Been running OpenWRT for what feels like 3 months now and I'm finally getting acclimated to its boons and quirks, but right now it seems I might have run into a bit of a snag.
I was lucky enough to get upgraded to a FTTH Gigabit connection, and after finishing fine-tuning the IRQ affinities for my router (Raspberry Pi 4B w/4GB RAM), it seems that I've hit a natural limit in regards to reducing CPU utilization without SQM (performing a speedtest currently gives me on average 745Mbps download and 200Mbps upload with 87% utilization of CPU core 1).
The service I'm running is through Telmex Mexico, on a GPON ONT VDSL2 PPPoE asymmetrical connection, and I'm trying to fine-tune cake for my current DL/UL speeds minus 2%. So far running the simple.qos Queue Setup Script with the cake qdisk and a Link Layer Adaptation of 22 leads to reduced latency, and speeds within margin of error, but spikes of 100% on core 1 again, so I was wondering if the was a way to spread the load over the other cores I'm equipped with or how to further fine-tune my setup.
If anyone has any pointers they'll be pretty appreciated.
On my dual core ARM device (1.3 GHz) cake limits bandwidth to around ~ 400 Mbit/s.

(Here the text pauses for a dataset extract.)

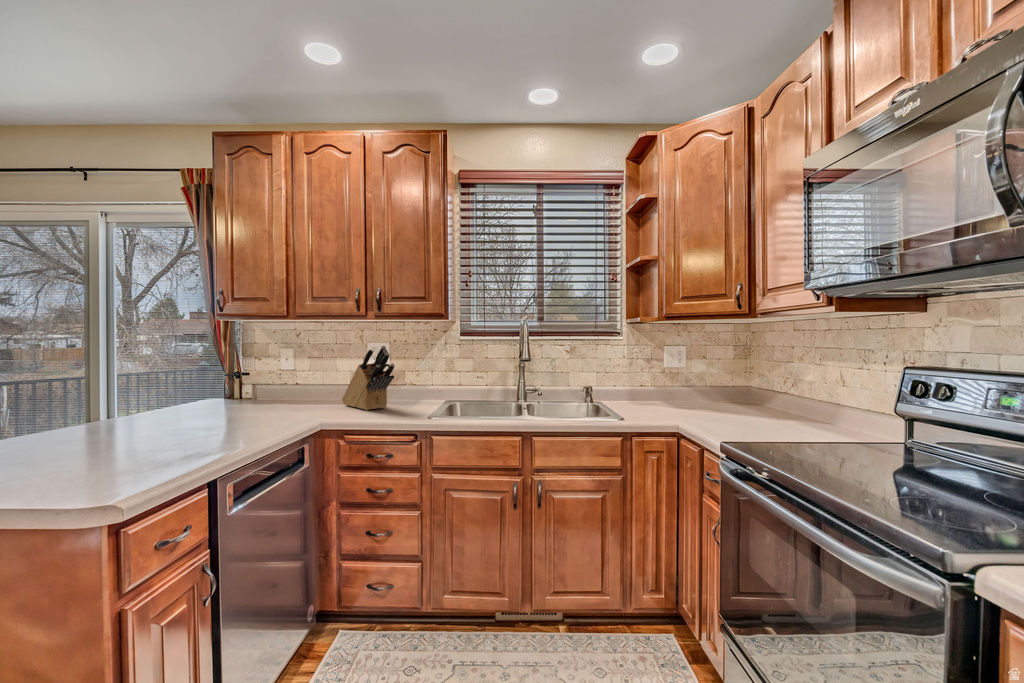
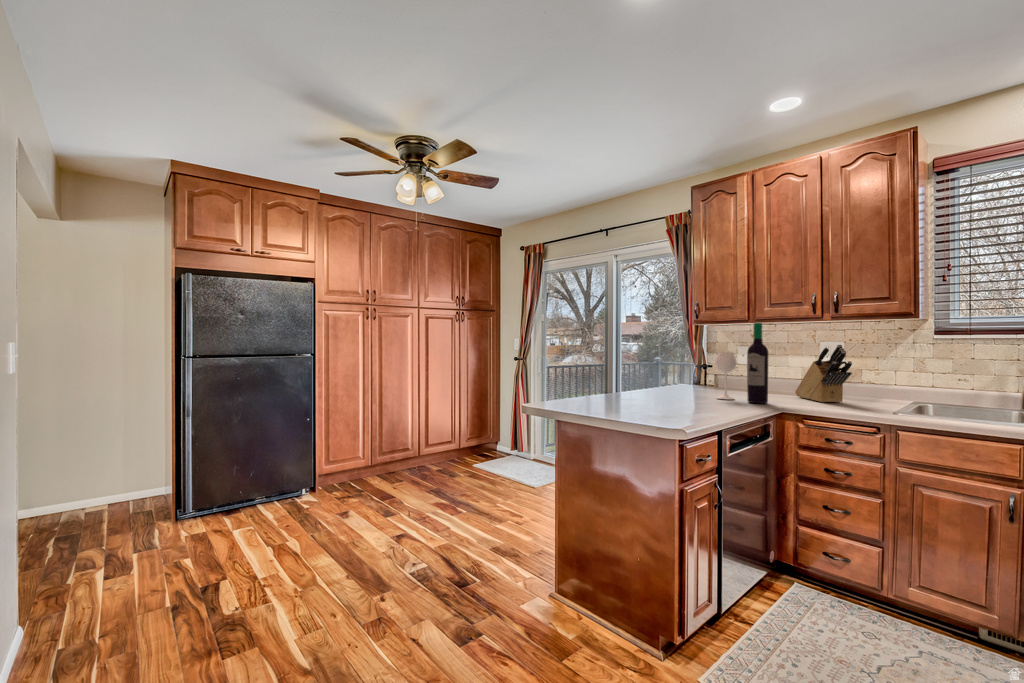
wine bottle: none [238,320,306,423] -> present [715,323,768,404]

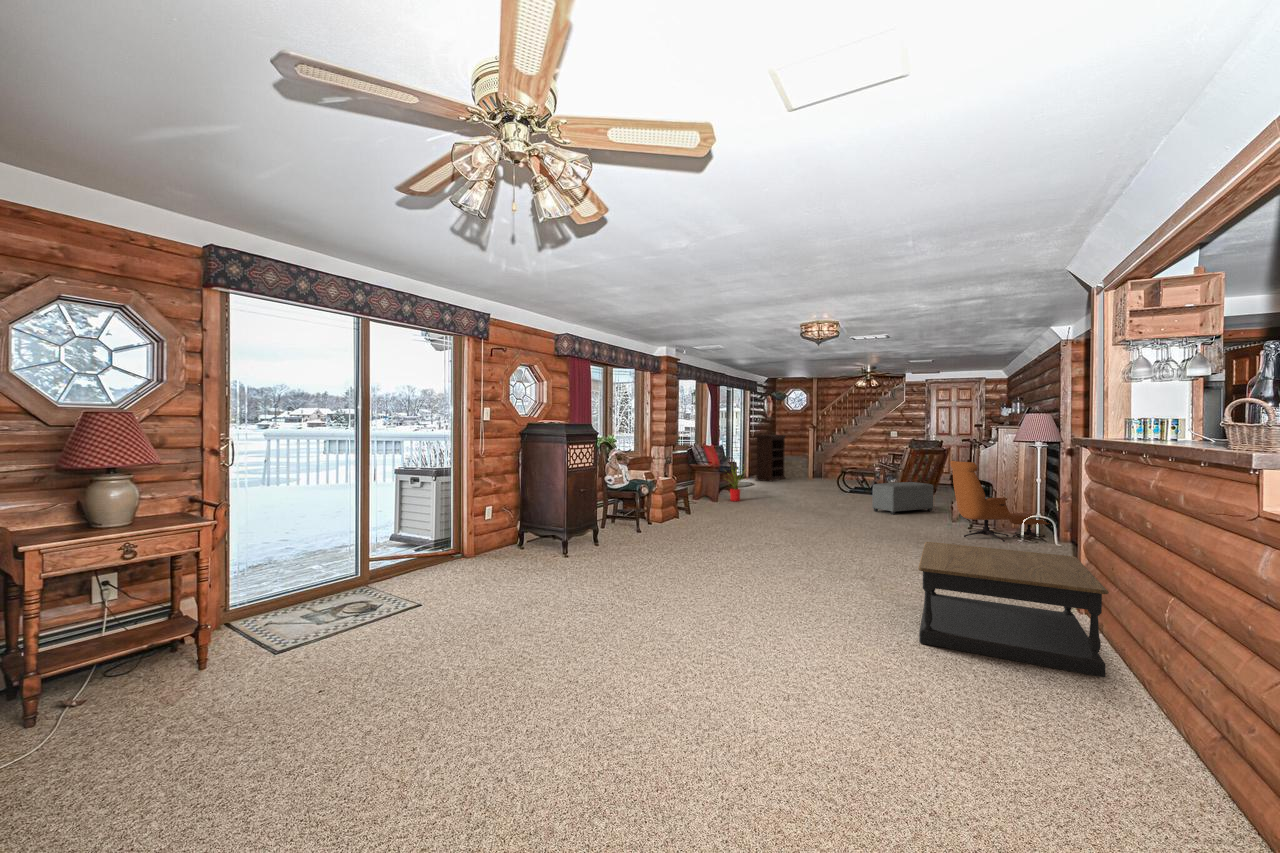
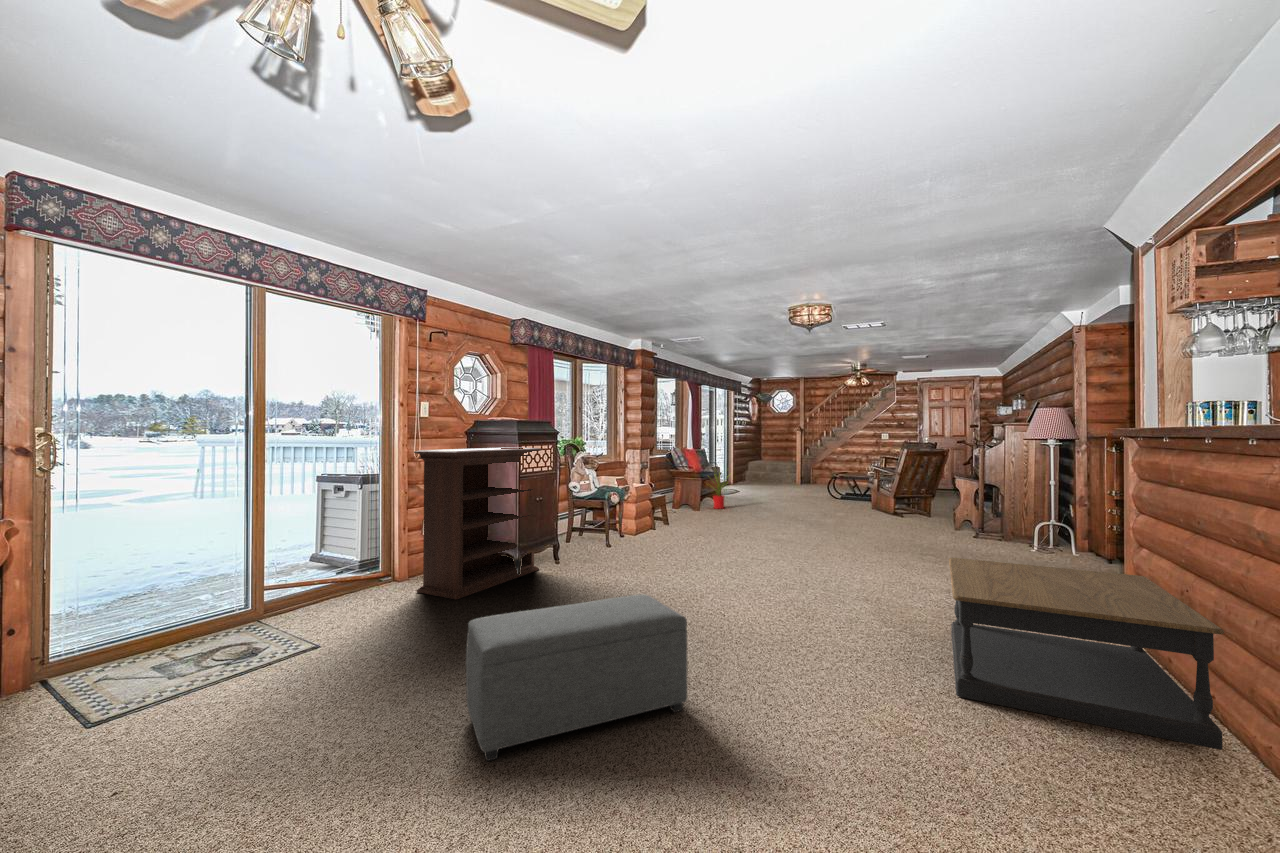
bookshelf: present [756,435,786,481] -> present [414,448,542,600]
lounge chair: present [951,460,1050,542] -> none [958,461,1069,552]
ottoman: present [872,482,933,514] -> present [466,594,687,761]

Without I get the same numbers as you ~ 750 Mbit/s. (even with fq_codel + htb)
Why does cake have so much CPU overhead compared to fq_codel ?
Well, yeah it has some more advanced feature set but almost a 50% reduction?
All your SQM related processing is happening on one single core, because the locks/semaphores whathaveyou associated with multi-threaded processing would increase processing latency (and packet latency, which goes against the point of using SQM in the first place).
Hence why balancing IRQs across cores, and using packet steering can help with performance. This thread might explain more:
What is the bandwidth bottleneck for you? Download or upload? You can disable SQM on ingress/egress selectively to get some cycles back. If you're using layer_cake, maybe piece_of_cake might use less CPU since it's not relying as heavily on DSCP tags. You can selectively disable DSCP priorities for ingress/egress as well with the besteffort keyword, but still have fairness and etc available.
1,3GHz sounds like a lot, but at the end of the day these old ARM cores simply don't have the IPC when compared to x86 of a similar age.